Alors que partout en Europe les forces réactionnaires arrivent ou se rapprochent du pouvoir, le citoyen français peut-il faire confiance aux deux principales digues institutionnelles que sont le Conseil constitutionnel et le Conseil d’Etat, censés tous les deux protéger notre Etat de droit et nos libertés fondamentales ? En d’autres termes, peut-on dormir sur nos deux oreilles en espérant que la République résistera aux coups de boutoir d’un éventuel pouvoir d’extrême droite, grâce notamment à la vigilance des sages du Palais-Royal (où siègent à la fois le Conseil constitutionnel et le Conseil d’Etat) ?
Il n’y a sans doute pas de questions plus pressantes aujourd’hui. Et c’est à elles que s’attaquent la spécialiste de droit public Stéphanie Hennette-Vauchez et le sociologue Antoine Vauchez dans leur ouvrage Des juges bien trop sages (Seuil, 344 pages, 23 euros). Autant le dire tout de suite : leur réponse est pour le moins pessimiste.
Les deux auteurs démontrent en effet que ces deux institutions n’ont pas attendu l’éventualité d’un tel bouleversement démocratique pour se laisser glisser depuis presque vingt ans sur une pente inquiétante. Dès l’introduction de leur ouvrage, ils mettent les pieds dans le plat : « Que s’est-il donc passé pour que nos juges deviennent à ce point oublieux de nos droits et libertés ? » Et d’expliciter là où ils veulent en venir : « La thèse de ce livre est de montrer qu’indissociablement, les juges administratifs et constitutionnels du Palais-Royal ont été embarqués, autant qu’ils ont embarqué l’Etat, dans un ensemble de programmes réformateurs qu’ils ont décliné en autant de mots d’ordre et de programmes législatifs et réglementaires », relayant les impératifs de défense de nos libertés au second plan.

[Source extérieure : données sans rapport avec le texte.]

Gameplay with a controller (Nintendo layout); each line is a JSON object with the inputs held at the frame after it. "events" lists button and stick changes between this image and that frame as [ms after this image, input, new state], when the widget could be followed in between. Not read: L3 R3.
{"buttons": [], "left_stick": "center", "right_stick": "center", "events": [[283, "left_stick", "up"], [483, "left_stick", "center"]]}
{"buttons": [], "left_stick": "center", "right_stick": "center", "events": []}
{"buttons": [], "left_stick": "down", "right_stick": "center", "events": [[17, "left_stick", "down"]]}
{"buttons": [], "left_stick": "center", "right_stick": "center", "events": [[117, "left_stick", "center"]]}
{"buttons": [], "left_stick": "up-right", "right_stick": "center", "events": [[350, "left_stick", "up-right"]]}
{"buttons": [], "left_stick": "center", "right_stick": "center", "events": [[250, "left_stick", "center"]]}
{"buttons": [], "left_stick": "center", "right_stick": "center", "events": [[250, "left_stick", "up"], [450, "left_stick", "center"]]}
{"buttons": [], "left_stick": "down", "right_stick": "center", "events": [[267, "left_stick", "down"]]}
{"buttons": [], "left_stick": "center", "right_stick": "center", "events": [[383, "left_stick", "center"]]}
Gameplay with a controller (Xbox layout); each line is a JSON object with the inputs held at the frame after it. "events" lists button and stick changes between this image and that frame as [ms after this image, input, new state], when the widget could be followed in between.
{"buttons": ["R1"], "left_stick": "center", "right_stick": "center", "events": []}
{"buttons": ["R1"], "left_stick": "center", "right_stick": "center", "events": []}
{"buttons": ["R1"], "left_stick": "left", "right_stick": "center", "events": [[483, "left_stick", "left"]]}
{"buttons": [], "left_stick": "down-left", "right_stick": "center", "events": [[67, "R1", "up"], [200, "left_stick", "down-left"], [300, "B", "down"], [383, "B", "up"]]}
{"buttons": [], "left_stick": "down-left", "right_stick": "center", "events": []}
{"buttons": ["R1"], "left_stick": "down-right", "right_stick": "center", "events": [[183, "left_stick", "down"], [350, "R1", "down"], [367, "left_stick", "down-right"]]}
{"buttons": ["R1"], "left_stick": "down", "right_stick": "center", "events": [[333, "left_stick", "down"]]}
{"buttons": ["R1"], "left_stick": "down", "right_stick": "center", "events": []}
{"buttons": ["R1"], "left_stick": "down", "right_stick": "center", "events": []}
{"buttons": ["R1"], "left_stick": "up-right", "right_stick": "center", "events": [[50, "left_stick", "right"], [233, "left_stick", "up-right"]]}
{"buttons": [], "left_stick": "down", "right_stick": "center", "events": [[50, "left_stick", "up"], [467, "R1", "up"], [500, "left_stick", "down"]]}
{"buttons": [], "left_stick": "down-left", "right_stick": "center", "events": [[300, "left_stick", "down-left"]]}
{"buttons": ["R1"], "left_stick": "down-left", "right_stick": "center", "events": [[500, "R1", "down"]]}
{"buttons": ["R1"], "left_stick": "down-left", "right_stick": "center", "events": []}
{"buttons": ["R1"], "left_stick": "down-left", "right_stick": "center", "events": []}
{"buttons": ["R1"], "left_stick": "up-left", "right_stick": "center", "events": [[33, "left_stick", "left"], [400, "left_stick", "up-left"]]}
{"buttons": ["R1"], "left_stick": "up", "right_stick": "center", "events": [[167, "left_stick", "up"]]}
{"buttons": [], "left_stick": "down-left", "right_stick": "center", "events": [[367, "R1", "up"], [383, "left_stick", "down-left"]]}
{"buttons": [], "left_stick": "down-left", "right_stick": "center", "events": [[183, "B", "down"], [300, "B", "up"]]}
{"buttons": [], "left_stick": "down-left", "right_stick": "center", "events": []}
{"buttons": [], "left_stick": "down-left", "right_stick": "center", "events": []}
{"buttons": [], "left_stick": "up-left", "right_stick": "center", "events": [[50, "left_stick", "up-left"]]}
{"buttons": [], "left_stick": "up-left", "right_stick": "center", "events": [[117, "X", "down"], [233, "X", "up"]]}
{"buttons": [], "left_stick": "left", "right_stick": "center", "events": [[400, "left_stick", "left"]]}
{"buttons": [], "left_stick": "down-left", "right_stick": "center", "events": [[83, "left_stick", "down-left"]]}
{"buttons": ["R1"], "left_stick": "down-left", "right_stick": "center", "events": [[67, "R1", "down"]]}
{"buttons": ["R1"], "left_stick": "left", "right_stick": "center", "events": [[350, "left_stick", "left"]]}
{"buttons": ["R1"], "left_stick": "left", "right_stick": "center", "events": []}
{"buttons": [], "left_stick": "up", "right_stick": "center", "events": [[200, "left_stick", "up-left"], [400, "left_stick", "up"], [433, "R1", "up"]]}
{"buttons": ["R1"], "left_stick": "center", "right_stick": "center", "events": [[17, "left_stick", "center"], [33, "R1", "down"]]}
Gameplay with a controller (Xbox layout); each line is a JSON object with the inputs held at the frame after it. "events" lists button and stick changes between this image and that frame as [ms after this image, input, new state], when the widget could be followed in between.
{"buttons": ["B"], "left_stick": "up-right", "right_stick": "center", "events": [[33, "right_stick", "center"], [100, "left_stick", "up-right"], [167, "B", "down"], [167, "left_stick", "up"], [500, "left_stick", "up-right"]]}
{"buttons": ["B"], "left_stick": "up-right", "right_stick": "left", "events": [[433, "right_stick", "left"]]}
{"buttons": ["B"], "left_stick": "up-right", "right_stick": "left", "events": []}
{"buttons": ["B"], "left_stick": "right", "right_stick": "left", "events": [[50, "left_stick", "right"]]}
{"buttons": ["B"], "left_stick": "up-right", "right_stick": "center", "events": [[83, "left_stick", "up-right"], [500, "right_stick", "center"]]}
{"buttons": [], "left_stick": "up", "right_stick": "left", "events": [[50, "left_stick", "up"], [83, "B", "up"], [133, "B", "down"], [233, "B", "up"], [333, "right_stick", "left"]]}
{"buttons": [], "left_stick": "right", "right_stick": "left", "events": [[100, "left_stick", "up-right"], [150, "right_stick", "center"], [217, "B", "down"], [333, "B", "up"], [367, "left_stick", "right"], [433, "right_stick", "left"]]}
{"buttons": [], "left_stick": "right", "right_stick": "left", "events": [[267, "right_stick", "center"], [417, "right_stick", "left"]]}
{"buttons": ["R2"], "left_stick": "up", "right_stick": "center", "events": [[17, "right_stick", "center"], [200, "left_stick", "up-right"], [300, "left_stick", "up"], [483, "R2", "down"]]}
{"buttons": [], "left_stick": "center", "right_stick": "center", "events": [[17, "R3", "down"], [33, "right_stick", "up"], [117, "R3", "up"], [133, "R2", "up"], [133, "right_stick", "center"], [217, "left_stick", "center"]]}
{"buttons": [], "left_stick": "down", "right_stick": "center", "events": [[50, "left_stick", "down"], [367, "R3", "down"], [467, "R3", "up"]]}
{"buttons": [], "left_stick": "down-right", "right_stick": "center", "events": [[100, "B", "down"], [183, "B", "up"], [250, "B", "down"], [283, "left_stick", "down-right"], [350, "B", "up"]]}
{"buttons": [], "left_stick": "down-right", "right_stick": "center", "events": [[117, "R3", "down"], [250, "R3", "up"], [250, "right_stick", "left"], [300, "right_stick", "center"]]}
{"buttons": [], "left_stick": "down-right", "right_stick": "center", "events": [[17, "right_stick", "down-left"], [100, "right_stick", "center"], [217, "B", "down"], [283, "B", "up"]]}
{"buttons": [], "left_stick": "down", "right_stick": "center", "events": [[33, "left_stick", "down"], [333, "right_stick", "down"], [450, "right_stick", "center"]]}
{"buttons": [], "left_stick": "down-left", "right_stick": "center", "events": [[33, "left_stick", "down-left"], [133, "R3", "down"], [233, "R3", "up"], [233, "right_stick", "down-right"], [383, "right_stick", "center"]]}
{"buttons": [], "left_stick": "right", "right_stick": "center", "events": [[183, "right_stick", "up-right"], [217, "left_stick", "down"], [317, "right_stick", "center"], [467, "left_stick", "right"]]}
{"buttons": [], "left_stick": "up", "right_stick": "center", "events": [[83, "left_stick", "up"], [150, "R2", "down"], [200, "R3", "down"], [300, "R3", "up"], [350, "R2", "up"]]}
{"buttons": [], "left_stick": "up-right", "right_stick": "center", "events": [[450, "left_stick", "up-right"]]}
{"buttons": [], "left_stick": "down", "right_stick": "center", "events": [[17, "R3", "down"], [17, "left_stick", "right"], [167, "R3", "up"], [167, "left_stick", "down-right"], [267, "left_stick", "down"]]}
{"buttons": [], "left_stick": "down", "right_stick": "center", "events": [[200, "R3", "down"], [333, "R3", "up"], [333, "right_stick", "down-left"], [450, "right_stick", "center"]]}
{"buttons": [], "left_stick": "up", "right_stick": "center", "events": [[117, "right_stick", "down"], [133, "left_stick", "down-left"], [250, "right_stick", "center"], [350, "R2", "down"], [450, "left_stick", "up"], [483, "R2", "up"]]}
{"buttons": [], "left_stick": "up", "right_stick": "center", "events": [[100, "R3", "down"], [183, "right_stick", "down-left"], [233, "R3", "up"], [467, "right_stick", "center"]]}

Depuis la fin des années 1980, et après un vrai élan en faveur des libertés publiques, notamment avec l’arrivée de la gauche au pouvoir, les deux auteurs assurent que le Conseil constitutionnel et le Conseil d’Etat ont été, en quelque sorte, détournés de leur mission fondatrice. Un détournement d’autant plus facile à opérer qu’il y a entre les membres de ces deux institutions et le reste de la haute administration française une véritable porosité, une sorte de va-et-vient permanent largement encouragé. Et finalement un objectif partagé : ne pas trop gêner l’Etat.